O TNP não trouxe mais paz ao mundo, ele apenas garantiu que a paz ficasse dependente de certo equilíbrio nuclear, desde que esse equilíbrio pudesse ser assegurado por um entendimento tácito entre os patrocinadores desse instrumento discriminatório, iníquo, desigual e unilateral, imposto ao restante dos atores estatais pelos três negociadores originais. Ele pode ser visto como parte de uma arquitetura estratégica não exatamente de paz, mas de não-guerra, pelo menos não de guerra total, e sobretudo de uma guerra direta entre as potências nuclearmente armadas.
O Brasil não é um poder nuclear, e sequer é um ente estratégico significativo, mesmo nos vetores convencionais de guerra e de dissuasão; portanto, ele não pode ser visto como um ator relevante em qualquer questão que tenha a ver com uma discussão séria em torno do equilíbrio nuclear. O Brasil é apenas um dos Estados, dentre muitos outros, que ficou reduzido à condição de participante não nuclear do TNP, embora estivesse ao seu alcance, teoricamente pelo menos, recusar o TNP e qualificar-se nuclearmente por meios próprios, como fizeram outros países (Israel, Índia, Paquistão, Coreia do Norte, por exemplo). O fato de não fazê-lo, antes da vigência da Constituição de 1988 – que proibiu ao país dotar-se de armamentos nucleares – não tem a ver com alguma falta de vontade estratégica (já que ela existia, entre a maioria dos militares e entre muitos outros membros da elite, como os diplomatas), mas sobretudo com a falta de meios financeiros, tecnológicos científicos, para se capacitar nuclearmente, pelo menos no terreno especificamente militar.
O mundo dispõe, portanto, de um acordo que não é mundial, mas tão somente internacional, que regula parcialmente o problema, que é o TNP, o tratado de não-proliferação nuclear (Washington-Moscou-Londres, 1968). Esse tratado não é certamente universal e, sobretudo, não é multilateral, uma vez que apenas três países o negociaram e depois o “ofereceram” à comunidade internacional. Ele foi posteriormente “estendido” ao resto do mundo, na ausência – talvez na oposição – dos dois outros únicos países nucleares à época, que eram a França e a China (que a ele só aderiram no início dos anos 1990). Essa extensão se fez sob os olhos por vezes invejosos, outras vezes preocupados, de outros países, alguns deles interessados em desenvolver seus próprios artefatos nucleares, alguns outros temerosos de que a proliferação indevida dessas terríveis armas pudesse conduzir ao holocausto nuclear.

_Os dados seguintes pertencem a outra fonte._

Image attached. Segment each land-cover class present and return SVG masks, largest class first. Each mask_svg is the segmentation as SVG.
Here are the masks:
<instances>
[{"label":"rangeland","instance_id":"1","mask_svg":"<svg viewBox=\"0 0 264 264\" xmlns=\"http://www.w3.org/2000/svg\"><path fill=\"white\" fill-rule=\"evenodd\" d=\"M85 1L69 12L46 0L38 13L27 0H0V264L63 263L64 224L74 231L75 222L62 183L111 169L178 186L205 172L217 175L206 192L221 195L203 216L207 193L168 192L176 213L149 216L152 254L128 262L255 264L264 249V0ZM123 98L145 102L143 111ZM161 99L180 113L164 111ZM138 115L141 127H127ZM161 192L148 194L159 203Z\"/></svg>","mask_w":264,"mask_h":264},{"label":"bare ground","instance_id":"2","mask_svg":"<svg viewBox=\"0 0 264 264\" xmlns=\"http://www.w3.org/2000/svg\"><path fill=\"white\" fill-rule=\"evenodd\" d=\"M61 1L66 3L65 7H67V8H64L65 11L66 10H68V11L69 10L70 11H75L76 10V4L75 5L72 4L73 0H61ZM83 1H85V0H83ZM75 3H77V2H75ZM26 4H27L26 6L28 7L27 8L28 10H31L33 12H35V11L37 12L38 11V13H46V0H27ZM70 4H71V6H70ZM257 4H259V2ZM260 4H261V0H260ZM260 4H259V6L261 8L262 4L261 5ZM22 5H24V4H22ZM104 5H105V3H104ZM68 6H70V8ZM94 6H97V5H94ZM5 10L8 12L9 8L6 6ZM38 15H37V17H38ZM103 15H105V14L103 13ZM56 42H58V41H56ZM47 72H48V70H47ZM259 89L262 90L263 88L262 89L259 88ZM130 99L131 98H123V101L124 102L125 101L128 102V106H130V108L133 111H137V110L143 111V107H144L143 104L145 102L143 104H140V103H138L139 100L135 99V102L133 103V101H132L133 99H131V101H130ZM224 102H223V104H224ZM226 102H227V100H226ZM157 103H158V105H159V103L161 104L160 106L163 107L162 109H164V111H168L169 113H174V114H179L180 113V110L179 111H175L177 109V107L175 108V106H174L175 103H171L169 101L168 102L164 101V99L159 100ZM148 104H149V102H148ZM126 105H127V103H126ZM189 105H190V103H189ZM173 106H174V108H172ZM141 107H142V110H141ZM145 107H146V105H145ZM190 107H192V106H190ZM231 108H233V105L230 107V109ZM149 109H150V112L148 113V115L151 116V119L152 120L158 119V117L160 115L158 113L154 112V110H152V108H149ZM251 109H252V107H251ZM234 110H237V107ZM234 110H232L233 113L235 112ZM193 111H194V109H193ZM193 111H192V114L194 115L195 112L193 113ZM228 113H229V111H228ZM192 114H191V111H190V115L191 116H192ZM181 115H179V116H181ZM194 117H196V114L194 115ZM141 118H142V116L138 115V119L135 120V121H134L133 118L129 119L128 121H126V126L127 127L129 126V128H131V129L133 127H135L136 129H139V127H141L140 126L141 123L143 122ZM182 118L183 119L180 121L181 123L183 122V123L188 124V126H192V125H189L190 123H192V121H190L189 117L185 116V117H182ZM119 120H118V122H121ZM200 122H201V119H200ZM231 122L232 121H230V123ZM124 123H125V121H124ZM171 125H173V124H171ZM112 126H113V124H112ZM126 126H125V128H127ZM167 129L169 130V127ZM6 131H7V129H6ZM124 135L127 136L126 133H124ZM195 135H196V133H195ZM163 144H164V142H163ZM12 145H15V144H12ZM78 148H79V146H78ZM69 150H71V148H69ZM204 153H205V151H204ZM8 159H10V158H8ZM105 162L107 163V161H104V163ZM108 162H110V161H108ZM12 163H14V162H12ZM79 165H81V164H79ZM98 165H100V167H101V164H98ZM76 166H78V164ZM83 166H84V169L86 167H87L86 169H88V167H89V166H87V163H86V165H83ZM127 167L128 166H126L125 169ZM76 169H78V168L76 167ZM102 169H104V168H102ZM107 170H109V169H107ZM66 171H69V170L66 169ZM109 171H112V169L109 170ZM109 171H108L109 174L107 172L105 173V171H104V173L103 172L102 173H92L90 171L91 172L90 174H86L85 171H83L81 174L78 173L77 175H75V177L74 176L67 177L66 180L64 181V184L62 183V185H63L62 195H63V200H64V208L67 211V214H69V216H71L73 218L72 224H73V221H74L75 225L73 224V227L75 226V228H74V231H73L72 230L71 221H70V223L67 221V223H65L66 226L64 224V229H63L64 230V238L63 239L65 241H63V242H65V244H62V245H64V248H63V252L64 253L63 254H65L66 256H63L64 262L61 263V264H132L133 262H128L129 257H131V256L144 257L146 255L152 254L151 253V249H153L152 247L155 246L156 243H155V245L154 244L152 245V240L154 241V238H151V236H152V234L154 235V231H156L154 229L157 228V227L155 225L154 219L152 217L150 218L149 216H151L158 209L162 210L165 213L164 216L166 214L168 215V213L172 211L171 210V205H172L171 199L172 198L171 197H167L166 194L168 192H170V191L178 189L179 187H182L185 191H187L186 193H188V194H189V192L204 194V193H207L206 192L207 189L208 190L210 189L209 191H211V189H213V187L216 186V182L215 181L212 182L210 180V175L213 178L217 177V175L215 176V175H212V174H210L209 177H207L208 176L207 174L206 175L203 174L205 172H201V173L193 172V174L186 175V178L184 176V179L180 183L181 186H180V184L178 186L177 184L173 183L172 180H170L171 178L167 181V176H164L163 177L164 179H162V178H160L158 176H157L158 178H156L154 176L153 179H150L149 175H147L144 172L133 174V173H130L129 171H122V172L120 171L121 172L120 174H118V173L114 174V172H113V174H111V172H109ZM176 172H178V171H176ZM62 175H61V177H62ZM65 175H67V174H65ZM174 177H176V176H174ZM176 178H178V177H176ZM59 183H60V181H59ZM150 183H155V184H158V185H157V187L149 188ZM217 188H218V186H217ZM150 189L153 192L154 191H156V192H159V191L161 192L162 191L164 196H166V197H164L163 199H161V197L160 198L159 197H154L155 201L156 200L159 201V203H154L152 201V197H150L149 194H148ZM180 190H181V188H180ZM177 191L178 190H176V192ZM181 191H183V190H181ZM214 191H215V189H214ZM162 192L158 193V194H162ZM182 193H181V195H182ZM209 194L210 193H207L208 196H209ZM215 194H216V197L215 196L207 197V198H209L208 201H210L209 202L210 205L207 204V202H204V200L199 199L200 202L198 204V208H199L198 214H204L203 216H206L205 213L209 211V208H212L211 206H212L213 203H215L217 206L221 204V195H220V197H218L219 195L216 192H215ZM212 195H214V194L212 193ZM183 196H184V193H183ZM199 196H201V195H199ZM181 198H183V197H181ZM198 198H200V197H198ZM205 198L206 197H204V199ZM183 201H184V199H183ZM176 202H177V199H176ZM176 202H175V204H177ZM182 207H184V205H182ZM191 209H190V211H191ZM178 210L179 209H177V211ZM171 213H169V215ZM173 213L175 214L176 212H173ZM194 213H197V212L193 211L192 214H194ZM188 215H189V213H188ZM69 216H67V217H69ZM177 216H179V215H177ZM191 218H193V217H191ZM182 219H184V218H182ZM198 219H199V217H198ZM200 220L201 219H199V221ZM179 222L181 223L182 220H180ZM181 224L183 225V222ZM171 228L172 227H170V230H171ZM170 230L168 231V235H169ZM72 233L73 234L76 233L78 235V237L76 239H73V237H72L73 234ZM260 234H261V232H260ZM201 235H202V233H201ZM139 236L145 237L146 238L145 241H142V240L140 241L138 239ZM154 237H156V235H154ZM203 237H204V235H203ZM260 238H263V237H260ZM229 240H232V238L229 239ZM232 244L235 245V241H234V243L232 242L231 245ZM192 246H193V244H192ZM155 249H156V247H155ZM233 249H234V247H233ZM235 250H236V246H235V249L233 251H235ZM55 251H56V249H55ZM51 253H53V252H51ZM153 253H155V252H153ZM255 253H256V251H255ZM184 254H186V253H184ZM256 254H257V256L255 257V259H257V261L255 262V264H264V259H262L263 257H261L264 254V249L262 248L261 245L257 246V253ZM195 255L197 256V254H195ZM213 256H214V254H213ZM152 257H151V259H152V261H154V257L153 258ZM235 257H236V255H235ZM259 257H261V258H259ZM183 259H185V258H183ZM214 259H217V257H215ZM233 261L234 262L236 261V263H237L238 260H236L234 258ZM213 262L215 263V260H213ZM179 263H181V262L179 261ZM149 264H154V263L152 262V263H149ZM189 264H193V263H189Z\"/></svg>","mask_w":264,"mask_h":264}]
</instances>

2)             Sobre a obtenção de armas nucleares por um grupo seleto de países, qual seria sua visão sobre a atitude desses países?

PRA: Não se define qual seria esse seleto grupo de países, uma equação que é altamente aleatória, pois os Estados dispõem, no universo de Westfália que ainda é o nosso, de soberania absoluta para decidir se querem, ou não, dotar-se de armamentos nucleares. É claro que, depois do TNP, aumentaram significativamente os custos – políticos, econômicos, estratégicos – para que esse passo seja dado, mas ele não é impossível, como o provam as trajetórias de países como Israel, Índia, Paquistão, Coreia do Norte e, possivelmente, a África do Sul (o único país que renunciou à posse da arma atômica, depois de ter entrado no domínio dessas tecnologias, e de ter capacidade para se qualificar ainda mais, ou seja, desenvolver vetores de entrega).
De toda forma, trata-se de um arranjo de conveniência, no qual potências médias, ou países menores, renunciam a dotar-se de armas nucleares, contra a garantia, dada pelas potências nucleares de que não irão usar essas armas como ameaça, ou chantagem de uso, contra esses países que aderiram ao TNP no status de não detentor.
Resta saber como fica a situação de potências nucleares, mas militarmente médias, como Israel, Índia, Paquistão, Coreia do Norte, que não assinaram ou se retiraram do TNP e que não possuem um status muito bem definido. Existem também países que assinaram o TNP, que observam suas prescrições, mas que poderiam, se assim o desejassem, se dotar mais facilmente de vetores nucleares em prazo médio, ou até curto: seriam grandes ou médias potências econômicas, tipo Alemanha, Japão, Canadá, Espanha, algumas até em desenvolvimento (como Argentina, Brasil, México, Indonésia, e algumas outras) e talvez até países menores mas avançados, como a Suíça, a Suécia e outros.
Creio que são poucas as vantagens decorrentes do armamento atômico, pois ele traz uma série de consequências provavelmente prejudiciais ao país, como se observou – e se observa ainda – nos casos do Iraque, da Líbia e propriamente do Irã (um caso ainda não resolvido, junto com a Coreia do Norte). As sanções econômicas eventuais – o que a Índia e o Paquistão experimentaram apenas parcialmente – podem impedir a capacitação tecnológica em outras áreas. O Brasil, aliás, sofre até hoje de restrições ao acesso de materiais, tecnologias e equipamentos sensíveis por causa de seu histórico de rejeição ao TNP (até 1996) e de tentativas de capacitação nuclear no passado (ainda com alguns efeitos residuais na área de enriquecimento de urânio).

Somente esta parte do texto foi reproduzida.